Greedy search in detail

Greedy search (GS) is an informed search method that tries to expand the node that is strictly closest to the goal, assuming that it is likely to lead to a solution quickly. Thus, it evaluates neighbouring nodes by using only the heuristic function. Note that GS is not optimal nor complete (the immediate short-term benefit may not be the optimum one in the long run), but it is often efficient. Regarding its implementation, the former BES procedure is used with an anonymous evaluation function that returns the heuristic alone , see Figure 2.

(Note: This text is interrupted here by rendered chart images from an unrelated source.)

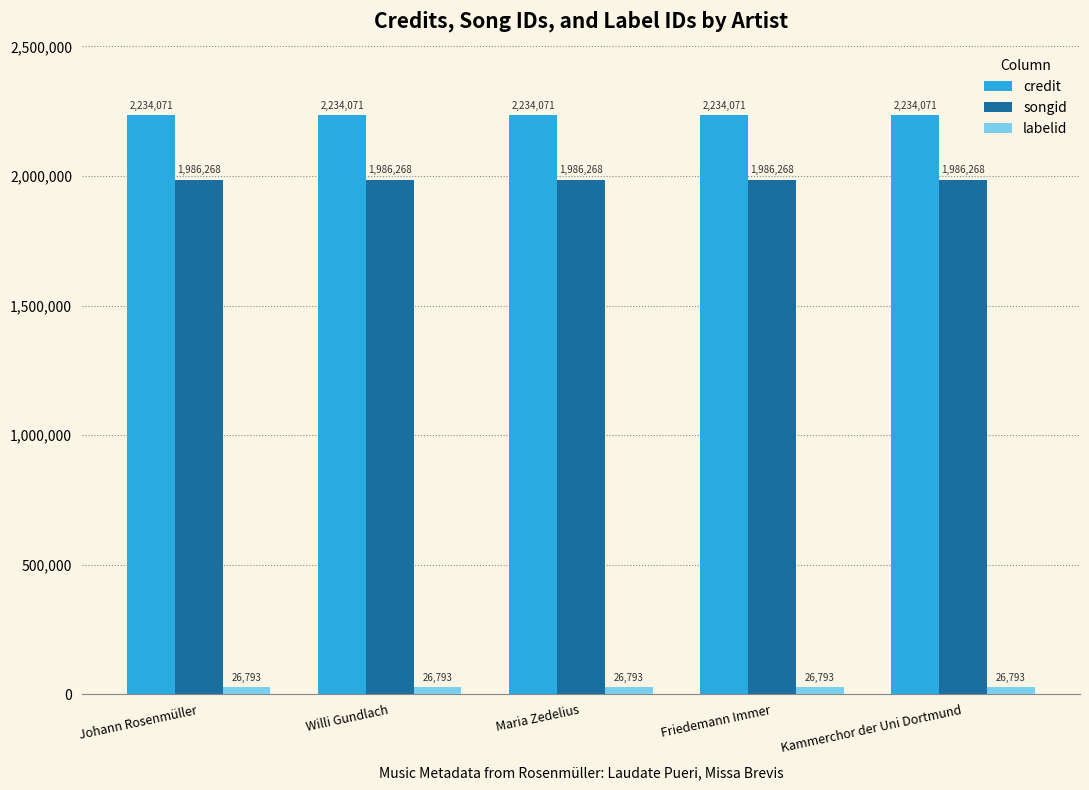

What is the difference between the highest and lowest values at Friedemann Immer?

2207278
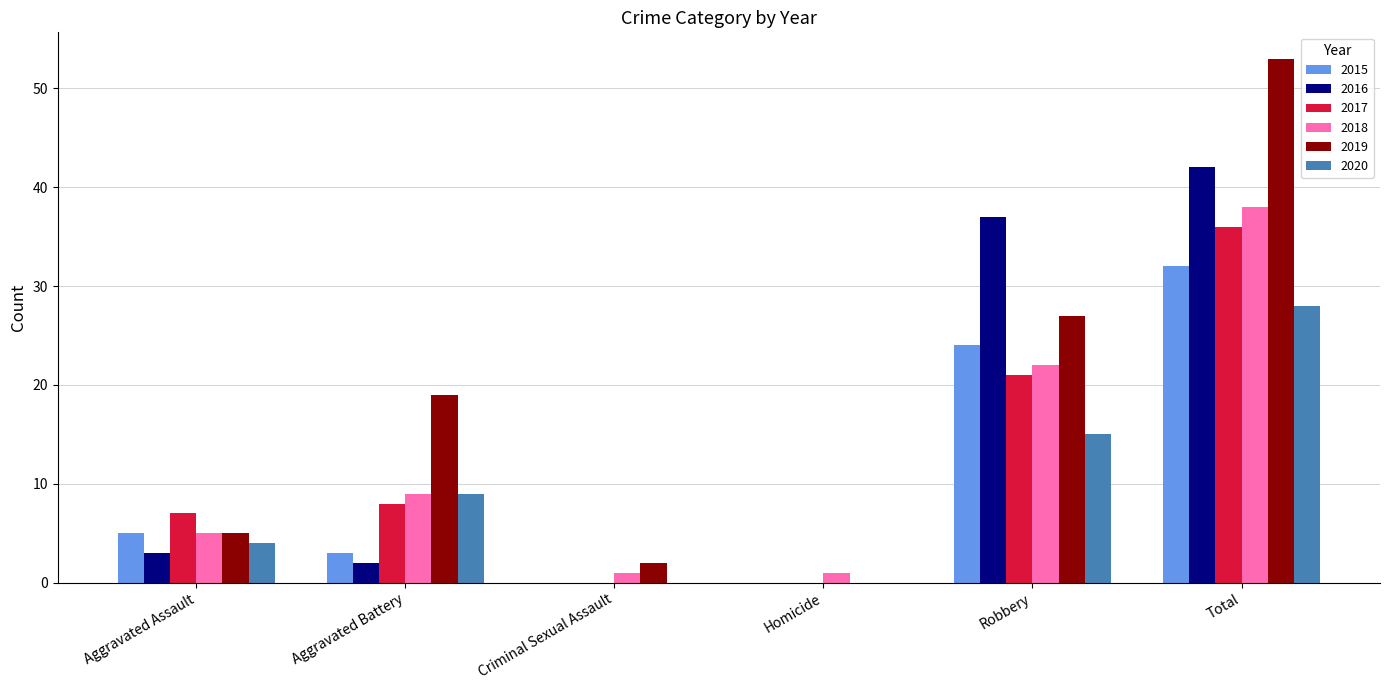

Which category has the highest value across all series?

Total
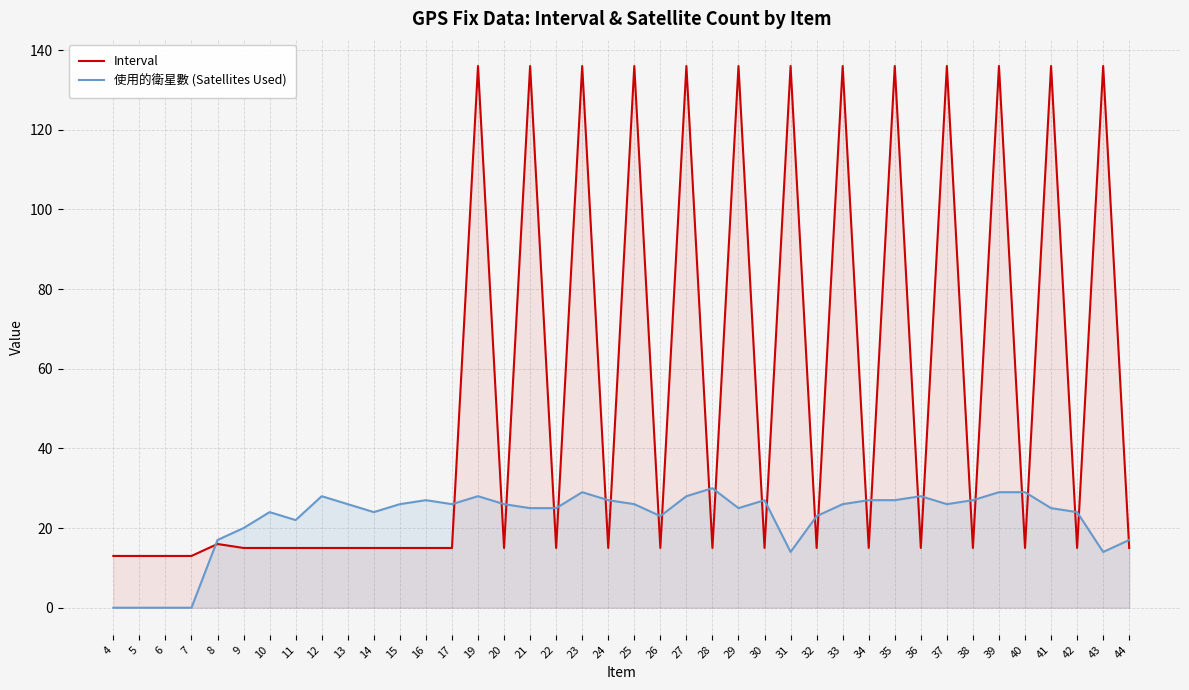

What is the sum of all Interval values?

2166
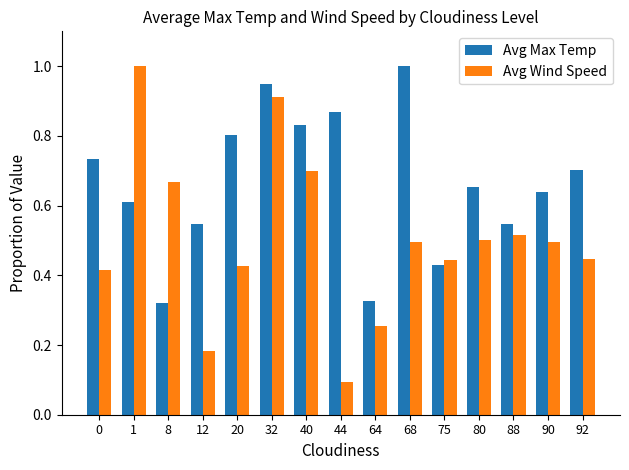

Rank the series at 92 from highest to lowest value.

Avg Max Temp, Avg Wind Speed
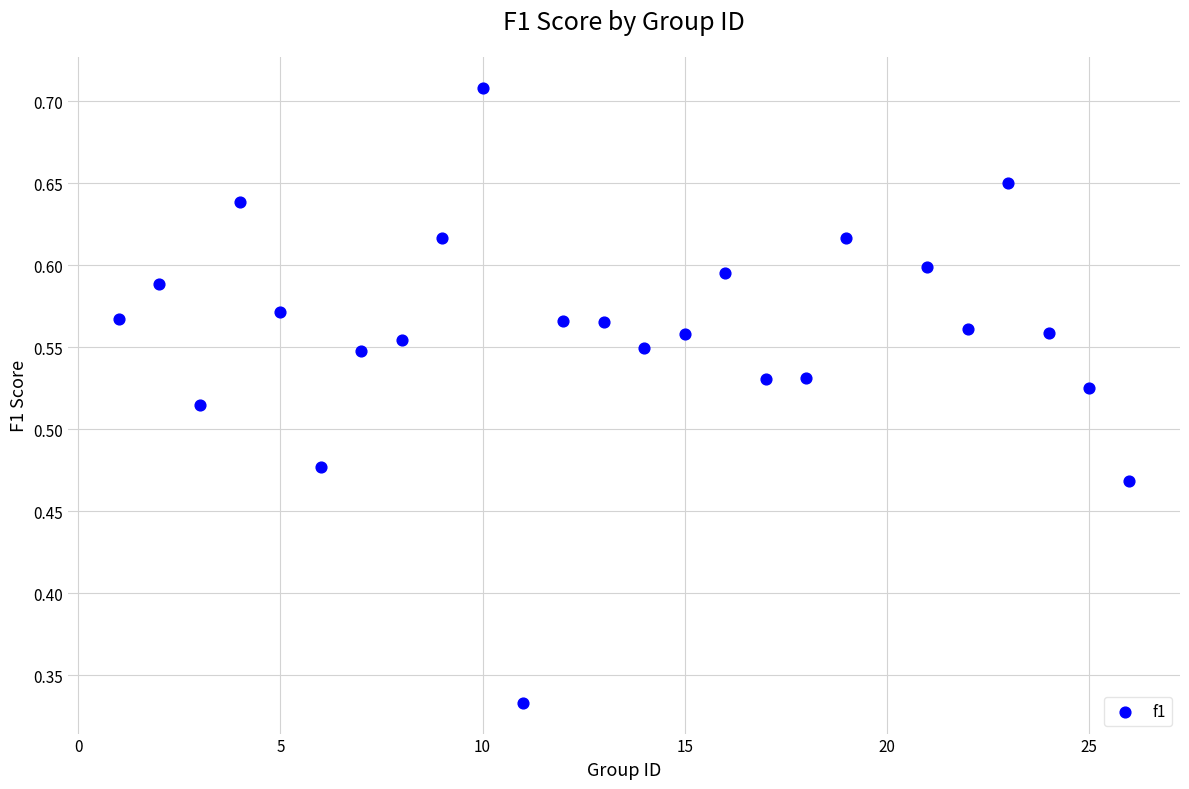

What is the range of Y values (max minus min)?

0.4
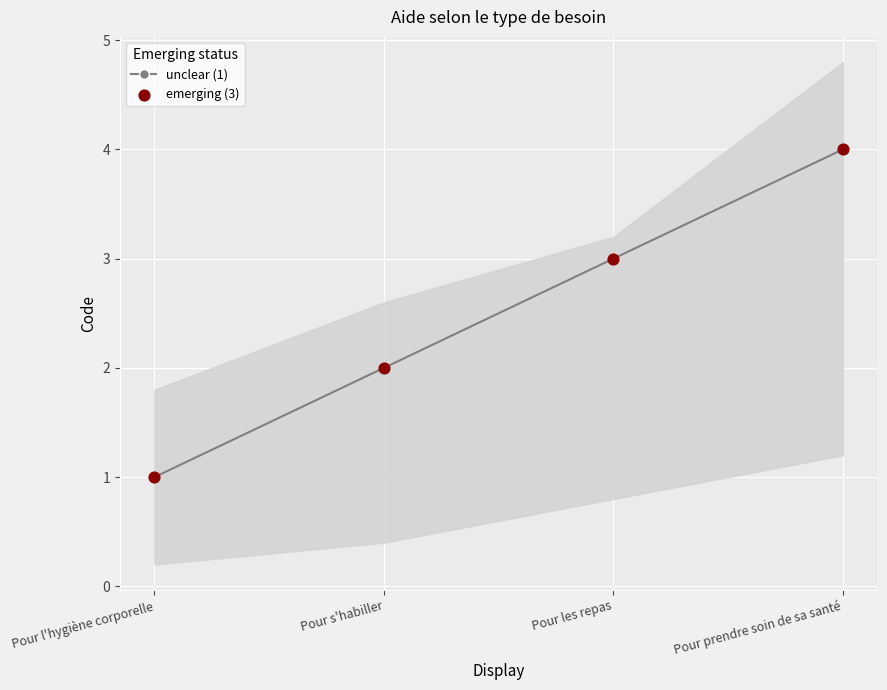

At how many categories does at least one series exceed 3?

1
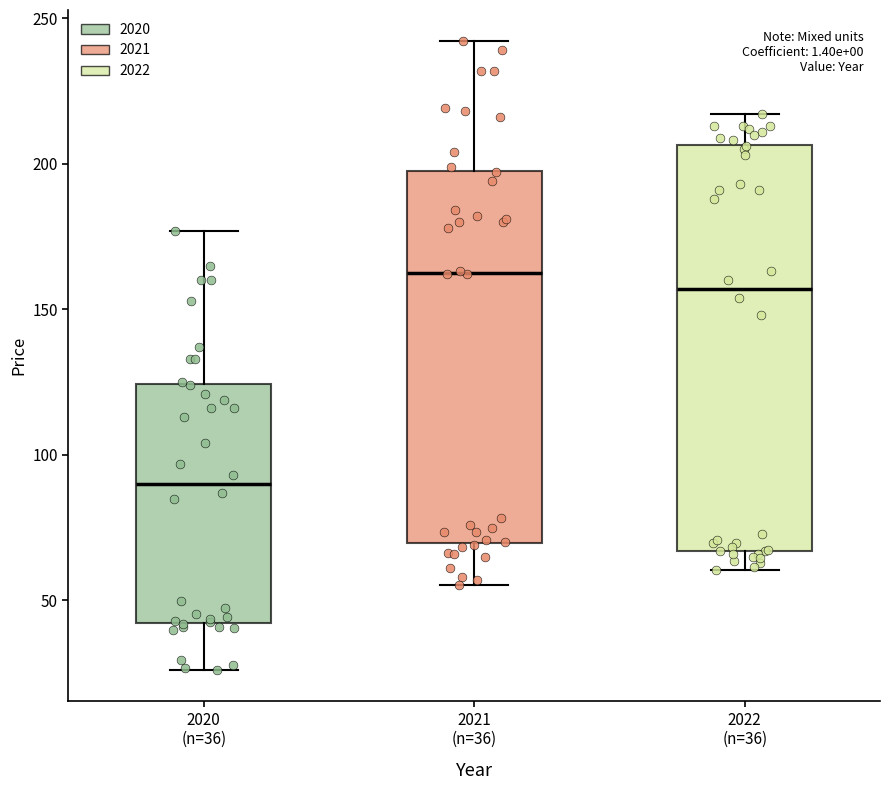

Reading left to right, read every box against the y-axis: the position of its median line, the range the box covers, and the ends of its whiskers. The values are not printed on the chart, so give them approximately, as read against the axis.

2020 (n=36): median 90, box 40 to 125, whiskers 25 to 175
2021 (n=36): median 165, box 70 to 200, whiskers 55 to 240
2022 (n=36): median 155, box 65 to 205, whiskers 60 to 215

Figure 2. Greedy search algorithm.

## @deftypefn {Function File} {@var{solution} =} greedy_search (@var{problem}, @var{start}, @var{finish}, @var{treegraph}, @var{heuristic})
## Greedy search algorithm.
##
## PRE:
## @var{problem} must be the cost-weighted adjacency matrix.
## @var{start} must be the starting node index.
## @var{finish} must be the finishing node index.
## @var{treegraph} must be the tree/graph version flag. 0 is tree-version.
## @var{heuristic} must be the heuristic vector.
##
## POST:
## @var{solution} is the solution path. State set to zero if failure.
## @end deftypefn

## Author: Alexandre Trilla <alex@atrilla.net>

function [solution] = greedy_search(problem, start, finish, treegraph,
heuristic)

% eval func is anonymous and returns heuristic
solution = best_first_search(problem, start, finish, treegraph, ...
@(cost) cost(2), heuristic);

endfunction


Following the UCS example with the graphical map of Germany, the heuristic of use for GS is based on the distance to München by motorways provided by ViaMichelin (a close resemblance to a straight-line distance). The resulting path from Frankfurt to München is the same, via Wurzburg and Nurnberg. However, GS resolves the problem in 6.96ms, while UCS does it in 12.4ms (almost double the time). Indeed, GS is more effective than UCS finding the best path in this informed environment.